[Koha-devel] Search Engine Changes : let's get some solr

Thu Nov 11 14:09:48 CET 2010

LAURENT Henri-Damien wrote:
> involved in the community as previously. Paul promised some POCs, here
> is one available. [...]

Sorry for taking a while to look at this, but it raised so many
questions in my mind when I first read it and I've been a bit busy,
so I thought I'd leave it a while and see if some were covered by
others.  Some were (thanks!) but many are left, so here we go:
What's a POC?  Piece Of Code?  (I assume it's not the C I'd usually
mean in that abbreviation ;-) )

> zebra is fast and embeds native z3950 server. But it has also some major
> drawbacks we have to cope with on our everyday life making it quite
> difficult to maintain.
> 
>    1.  zebra config files are a nightmare.

I've librarians editing zebra config files.  They've seen far worse
from the awful library management systems of the past.

> You can't drive the
> configuration file easily. namely : Can't edit indexs via HTTP or
> configuration. all is in files hardcoded on disk.

We could fix this by providing an HTTP interface if anyone wanted.
This isn't a problem unique to Zebra: some Koha configuration is
only in files on disk.  Being in a config file is not hardcoded!

So, this is solvable if someone wanted it enough.  Does anyone
want me to take this enhancement forwards?

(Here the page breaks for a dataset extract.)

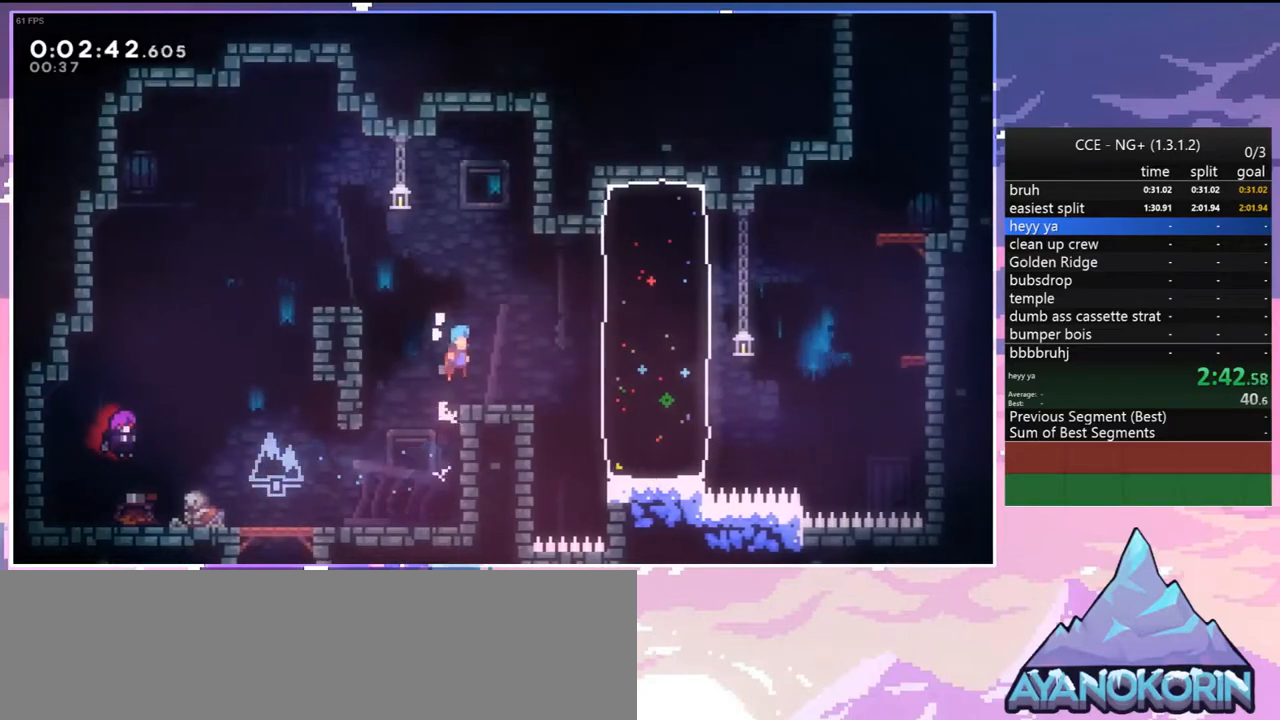
{"keys": ["dash", "right", "up"], "events": [[17, "jump", "up"], [17, "up", "up"], [400, "dash", "down"], [400, "up", "down"]]}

> [...] And ppl donot get a translation of the indexes since all
> the indexes are hardcoded in the ccl.properties and we donot have a
> translation process so that ccl attributes could be translated into
> different languages.

This sounds like a problem in our translation process.  Would the
translation manager like to consider it, please?

>    2.  no real-time indexing : the use of a crontab is poor: when you
> add an authority while creating a biblio, you have to wait some some
> minutes to end your biblio

This is being considered in bug 5165.  It's a problem in how we are
using Zebra, really.

> (might be solved since zebra has some way to
> index biblios via z3950 extended services, but hard and should be tested
> and at the time community first tested that, a performance problem was
> raised on indexing.)

Does someone have a link to this performance problem, please?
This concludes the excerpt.